The McIntosh MR7084 arrived in 1987 at the tail end of the golden age of high-end tuners, which means it was essentially the last gasp of a dying art form. By then, CD players had already started their campaign to render FM almost quaint. But McIntosh wasn't interested in the funeral—they built the MR7084 as if tuning in a station was still worth doing beautifully, and they meant it.

Wife Acceptance Factor

He Says

It's the last FM tuner McIntosh made before everyone gave up on radio, which means it's basically a museum piece that actually works. Hand-calibrated circuits, balanced XLR outputs, and a multipath meter that looks like something from a submarine. Most of these are still in basements because the people who bought them in '87 never let them go. One just popped up for $2,800 and it's probably in the box it came in.

She Says

A $2,800 tuner. For FM. She's looking at the size (it's not small), then at you, then back at the price tag. She asks what's wrong with the tuner in the receiver. When you explain that this is better, she says "better at what—making us poor?"

The Ruling

ABSOLUTELY NOT

Do you think we're made of money? Go listen to what you have — on Amazon Music, it's free to try.

This is a tuner for people who've already bought the turntable, the preamp, the amplifier, and the speakers, and then sat down one evening and thought: I bet the radio could be better. It's that kind of obsessive incrementalism that only makes sense if you've already accepted that chasing marginal improvements in audio is how you spend your discretionary income. If that describes you, the MR7084 is waiting.

——————————

> **THINGS TO DO**:
[1] In the rows, switch "Report" to "Answer" throughout the part that opens with the line containing "Record the time below. Pattern: 7,30." and runs through the last row. Give back only those lines, with everything else left as it is.
[2] Proceed with the review of the McIntosh MR7084 tuner, picking up after its final sentence.
The review text and the rows are two separate pieces of material.

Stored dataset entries
——————————

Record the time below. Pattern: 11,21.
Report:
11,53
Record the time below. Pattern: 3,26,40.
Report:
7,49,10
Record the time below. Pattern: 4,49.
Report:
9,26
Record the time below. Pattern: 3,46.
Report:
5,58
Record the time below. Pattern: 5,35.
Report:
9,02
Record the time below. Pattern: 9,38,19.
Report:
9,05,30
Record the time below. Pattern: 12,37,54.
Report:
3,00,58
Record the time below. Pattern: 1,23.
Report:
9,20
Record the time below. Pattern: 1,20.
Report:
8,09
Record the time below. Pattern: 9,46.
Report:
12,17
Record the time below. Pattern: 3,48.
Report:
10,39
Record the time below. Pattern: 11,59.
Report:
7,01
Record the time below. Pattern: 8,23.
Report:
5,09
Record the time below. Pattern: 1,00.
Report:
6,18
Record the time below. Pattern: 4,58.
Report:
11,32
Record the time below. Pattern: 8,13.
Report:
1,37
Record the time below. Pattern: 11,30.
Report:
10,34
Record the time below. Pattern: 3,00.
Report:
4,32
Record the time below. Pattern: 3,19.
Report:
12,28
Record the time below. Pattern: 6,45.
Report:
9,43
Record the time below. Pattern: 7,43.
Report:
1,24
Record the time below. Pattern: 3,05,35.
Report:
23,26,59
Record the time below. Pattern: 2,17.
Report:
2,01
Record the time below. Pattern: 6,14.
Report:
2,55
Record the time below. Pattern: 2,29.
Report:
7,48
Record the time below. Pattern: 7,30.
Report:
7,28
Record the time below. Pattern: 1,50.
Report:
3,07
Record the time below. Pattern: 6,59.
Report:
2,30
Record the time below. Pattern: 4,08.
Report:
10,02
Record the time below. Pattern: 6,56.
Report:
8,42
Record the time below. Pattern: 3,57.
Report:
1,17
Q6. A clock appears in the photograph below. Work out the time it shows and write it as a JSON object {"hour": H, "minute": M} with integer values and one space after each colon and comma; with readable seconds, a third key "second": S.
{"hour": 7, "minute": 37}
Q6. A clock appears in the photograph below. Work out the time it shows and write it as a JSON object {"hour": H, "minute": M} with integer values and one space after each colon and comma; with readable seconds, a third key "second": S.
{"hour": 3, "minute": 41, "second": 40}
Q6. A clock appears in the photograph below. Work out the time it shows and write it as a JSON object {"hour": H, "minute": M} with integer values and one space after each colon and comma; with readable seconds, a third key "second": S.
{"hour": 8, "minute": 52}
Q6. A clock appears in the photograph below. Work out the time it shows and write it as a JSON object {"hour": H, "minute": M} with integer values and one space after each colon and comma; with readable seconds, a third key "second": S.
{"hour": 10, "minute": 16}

——————————

> **ANSWERS TO THE EXERCISE**:
[1]
Record the time below. Pattern: 7,30.
Answer:
7,28
Record the time below. Pattern: 1,50.
Answer:
3,07
Record the time below. Pattern: 6,59.
Answer:
2,30
Record the time below. Pattern: 4,08.
Answer:
10,02
Record the time below. Pattern: 6,56.
Answer:
8,42
Record the time below. Pattern: 3,57.
Answer:
1,17
Q6. A clock appears in the photograph below. Work out the time it shows and write it as a JSON object {"hour": H, "minute": M} with integer values and one space after each colon and comma; with readable seconds, a third key "second": S.
{"hour": 7, "minute": 37}
Q6. A clock appears in the photograph below. Work out the time it shows and write it as a JSON object {"hour": H, "minute": M} with integer values and one space after each colon and comma; with readable seconds, a third key "second": S.
{"hour": 3, "minute": 41, "second": 40}
Q6. A clock appears in the photograph below. Work out the time it shows and write it as a JSON object {"hour": H, "minute": M} with integer values and one space after each colon and comma; with readable seconds, a third key "second": S.
{"hour": 8, "minute": 52}
Q6. A clock appears in the photograph below. Work out the time it shows and write it as a JSON object {"hour": H, "minute": M} with integer values and one space after each colon and comma; with readable seconds, a third key "second": S.
{"hour": 10, "minute": 16}

[2]
The build quality is what you expect from McIntosh in that era—cast aluminum face plate, hand-calibrated circuits, and a sensitivity spec of 1.9 microvolts IHF. The real move, though, is the balanced XLR outputs alongside the unbalanced RCAs. This wasn't standard on tuners, even expensive ones. It meant you could run the MR7084 directly into a balanced preamp or integrated amp without losing the subtle benefits of differential signaling. In a system where everything else was balanced, suddenly your FM feed matched the architecture.

The multipath distortion meter is the feature you'll immediately notice and then mostly ignore. Multipath—that's the ghosting you hear when a strong FM signal bounces off buildings and arrives at your antenna twice—was a real problem in dense urban areas. The MR7084 could detect and display it, which gave you immediate feedback on whether your antenna positioning was actually working. Most people just moved the rabbit ears around until the needle looked happy. It's a perfect example of McIntosh's philosophy: build something so transparent that the problem becomes visible.

The tuning system is a quartz-locked PLL (phase-locked loop) design with ceramic filters that separate stations with mechanical precision. There's no drift, no hunting, no character in the bad sense. This tuner locks onto a station like it's magnetized. What you hear is pure signal, clean separation, and the ambient detail that FM can actually deliver if you remove enough mud from the path.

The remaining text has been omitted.